There is also a postscript to the case, dealing with the topical issue of anonymity. The judgment was originally published including the names of the parties, granting anonymity only to the children. However, counsel for the husband sought to have that extended to the parents fearing, amongst other things, the effect of the judgment on the husband’s business. That carried no weight with Mostyn J, but he did grant anonymity, partly because naming the wife would inevitably be picked up at the children's school where she teaches, leading to a detrimental impact on the children's welfare. However, he made it clear that in future his default position will be to publish financial remedy judgments in full without anonymisation, save that any children will continue to be granted anonymity.

UPDATE: Mostyn J returned to that last point in his subsequent judgment, in A v M, where he said:

"There seems to have been a certain amount of surprise caused by my decision in BT v CU to abandon anonymisation of my future financial remedy judgments. Views have been expressed that I have snatched away an established right to anonymity in such judgments. This is not so. I do not believe that there is any such right. My personal research tells me that before the 1939 - 1945 War, and indeed until much more recently, there was no anonymity in the Probate Divorce and Admiralty Division (‘PDA’), children and nullity cases apart, and  even then only sometimes. For example, there is no example after 1858 of a first instance judgment in a variation of settlement case being published anonymously until as late as 2005  when N v N and F Trust [2005] EWHC 2908 (Fam), [2006] 1 FLR 856 was reported in that form. Even in nullity cases a general rule that they should be heard in camera was unlawful: Scott v Scott [1913] AC 417, HL. That case, far from being a paean to PDA exceptionality, is, in truth, precisely the contrary. It is a clear statement (to adopt modern metaphors) that the PDA was neither Alsatia nor a desert island: see Earl Loreburn at 447, where he succinctly stated:

“… the Divorce Court is bound by the general rule of publicity applicable to the High Court and subject to the same exception.”

"See also, to the same effect, Viscount Haldane LC at 434, 436; Earl of Halsbury at 443; Lord Atkinson at 462–463; and Lord Shaw of Dunfermline at 469, 475 and 478–480.

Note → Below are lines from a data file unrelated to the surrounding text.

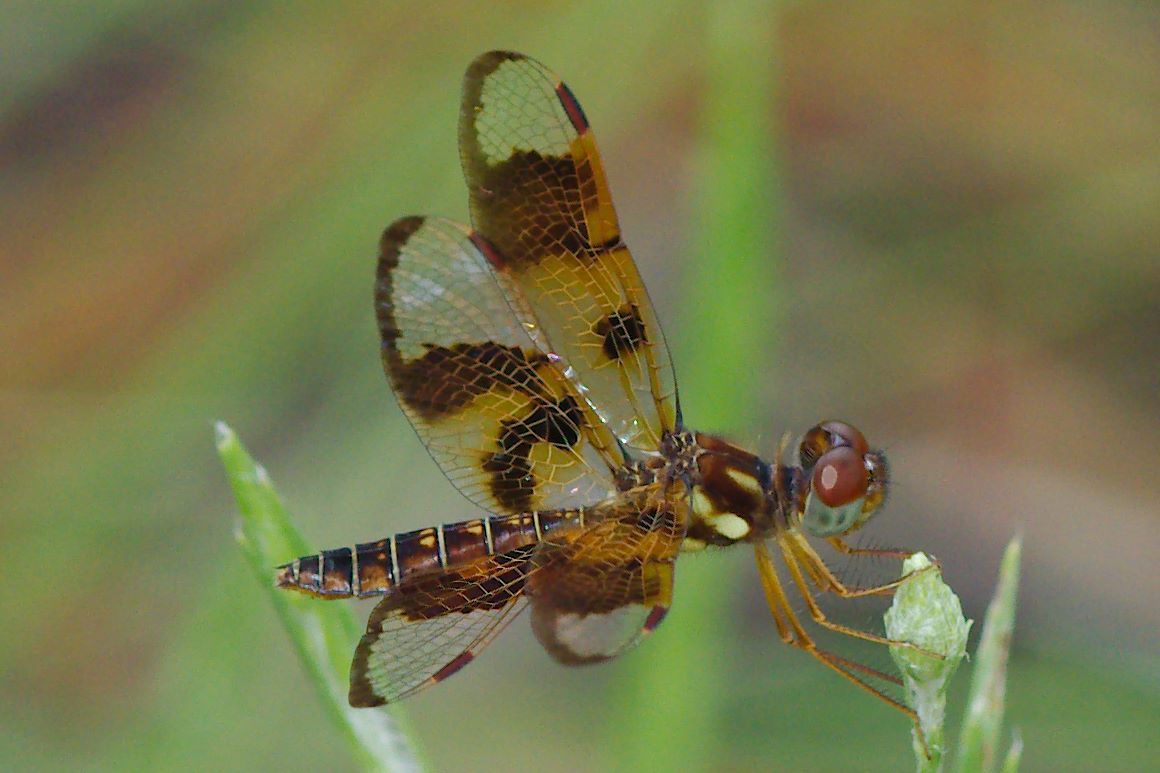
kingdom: Animalia
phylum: Arthropoda
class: Insecta
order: Odonata
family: Libellulidae
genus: Perithemis
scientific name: Perithemis tenera
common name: Eastern amberwing
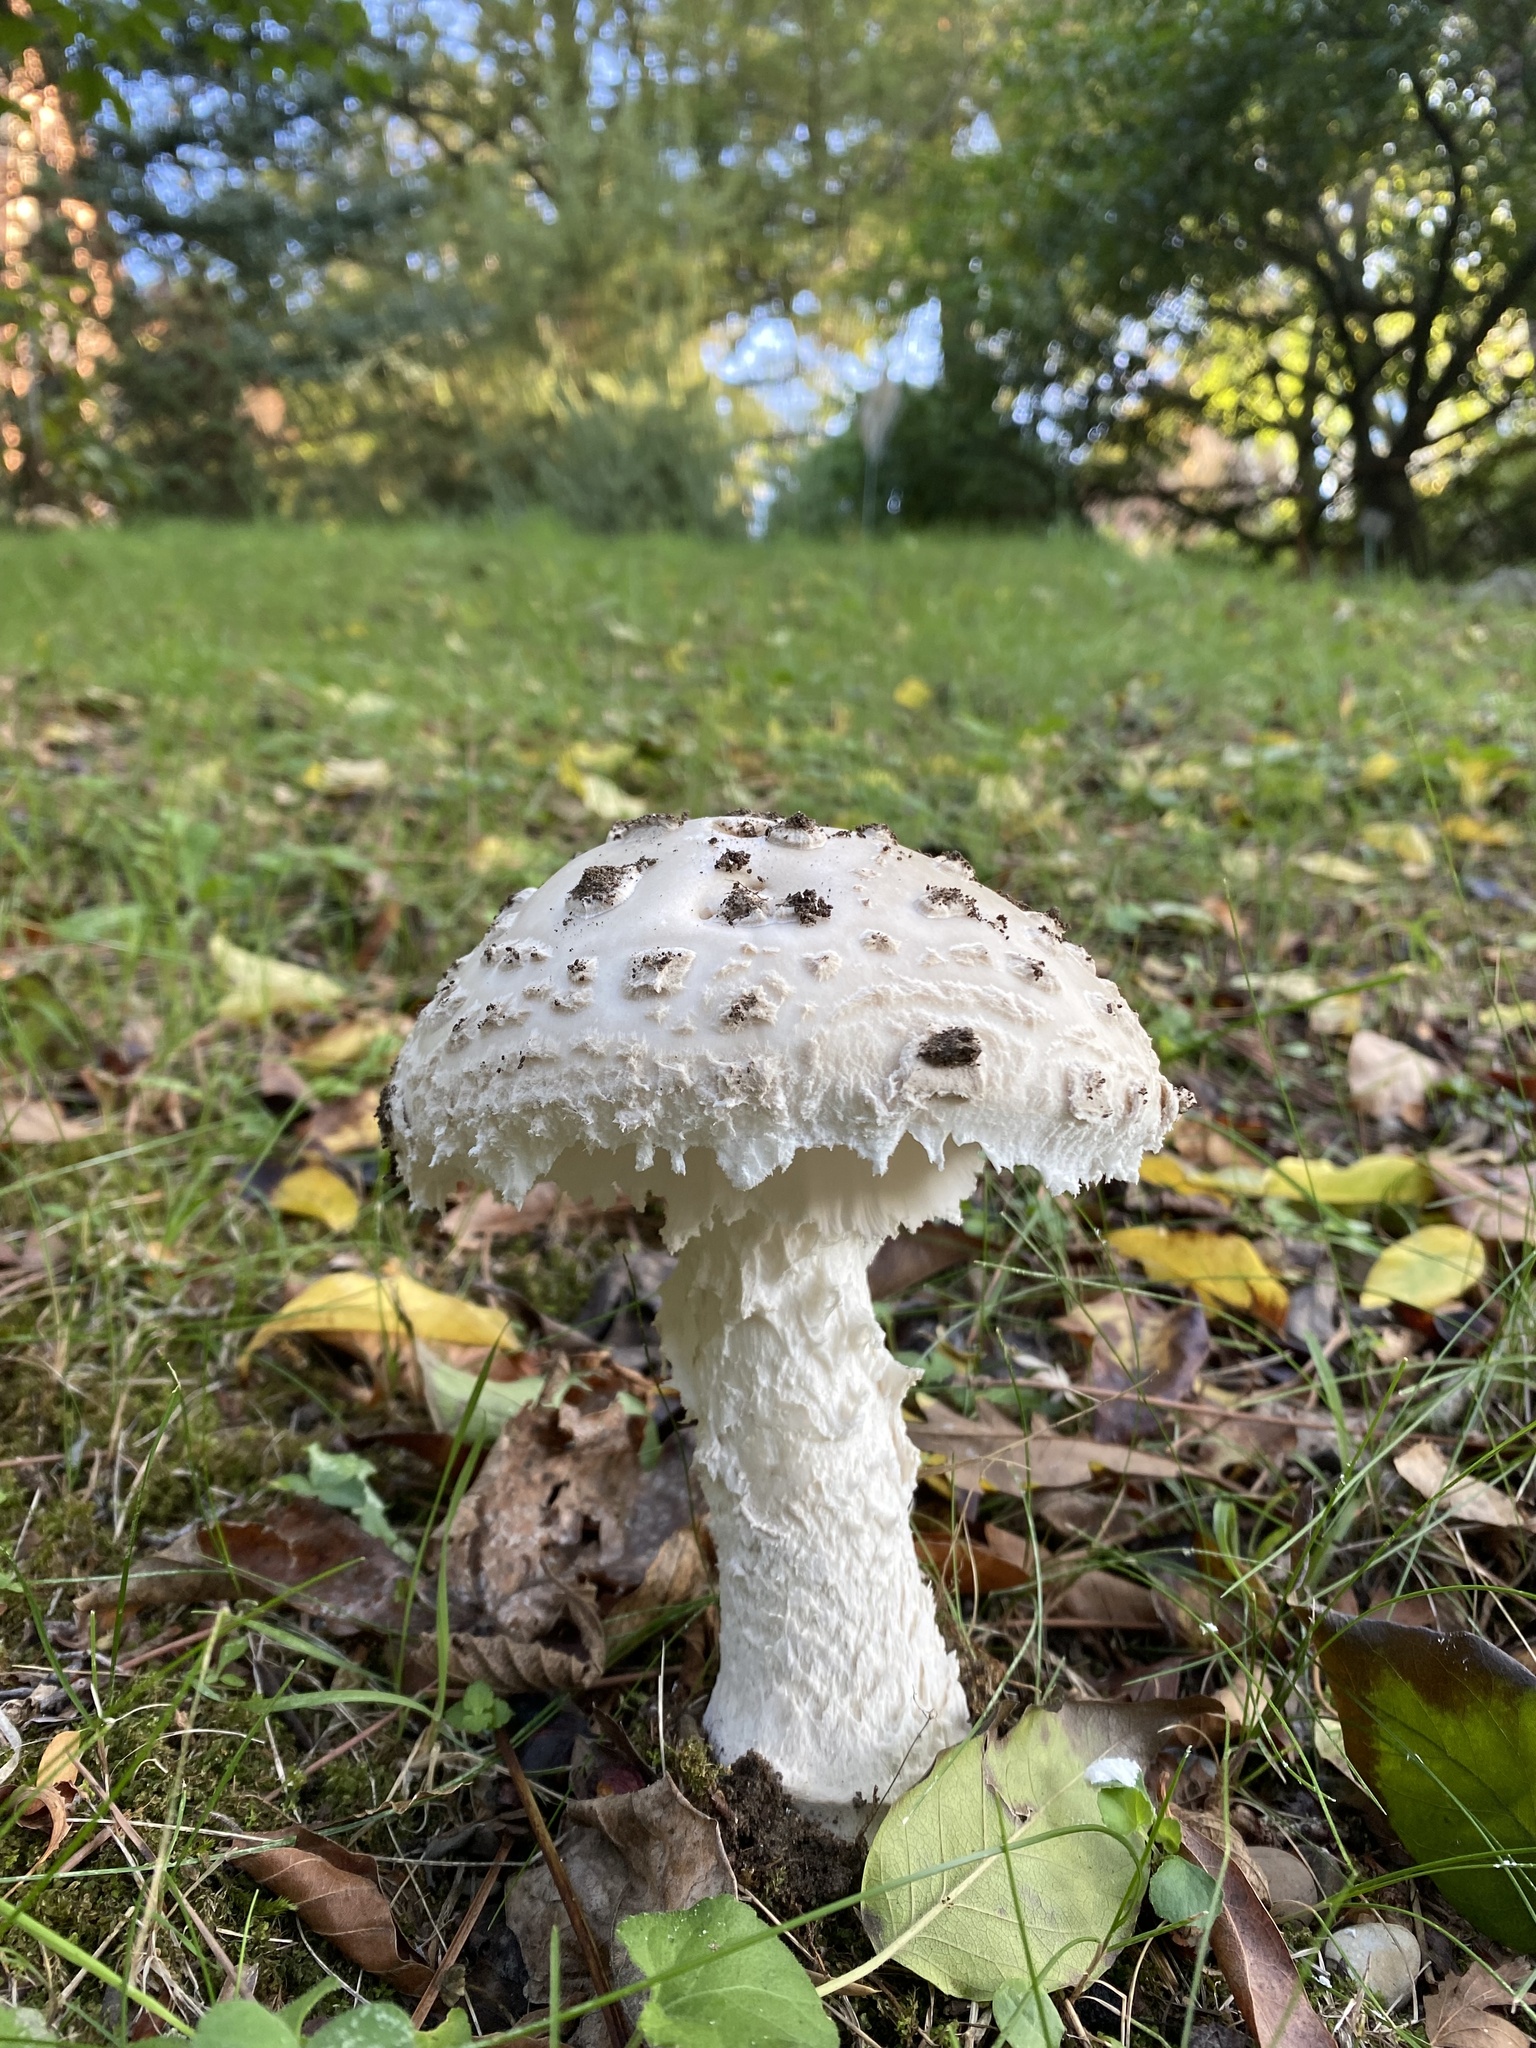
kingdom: Fungi
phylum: Basidiomycota
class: Agaricomycetes
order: Agaricales
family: Amanitaceae
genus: Amanita
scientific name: Amanita strobiliformis
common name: Warted amanita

"It is therefore difficult to understand how the practice arose of routinely anonymising ancillary relief judgments given in the Family Division (the successor to the PDA) or in the Family Court proceeding at High Court judge level. So far as I can tell, it is traceable back to the provisions in the Matrimonial Causes Rules (`MCR') that made the Registrar the usual first instance judge - see for example rule 77(1) of the 1973 rules which stated that "on or after the filing of a notice in Form 11 or 13 an appointment shall be fixed for the hearing of the application by the Registrar." The Registrar always sat in chambers. Rule 78(2) allowed an application to be referred to a judge, and rule 82(2) provided that the hearing of a referred matter "shall, unless otherwise directed, take place in chambers." I believe that the earlier versions of the MCR said the same. It is to this banal provision that all the secrecy that has surrounded financial remedy judgments can probably be traced, although routine anonymisation of first instance judgments does not seem to have taken hold until the 1990s. So far as I can tell, the practice of anonymising judgments given by High Court judges is explicable only by reference to the hearing having been in chambers and behind closed doors. But that of itself would not explain the adoption of the practice as a chambers judgment is not secret and is publishable whether or not anonymised: see Clibbery v Allan and Another [2001] 2 FLR 819 at [24] – [33], [74], [117] – [118] and [150]. I have not been able to discover any statement of practice made at any time before Thorpe LJ's judgment in Lykiardopulo v Lykiardopulo [2010] EWCA Civ 1315, [2011] 1 FLR 1427 (at [45] and [79]) explaining, let alone justifying, the convention (whenever it arose) of routinely anonymising almost all ancillary relief judgments given by High Court judges. That convention is very hard, if not impossible, to square with the true message of Scott v Scott which is that the Family Courts are not a desert island."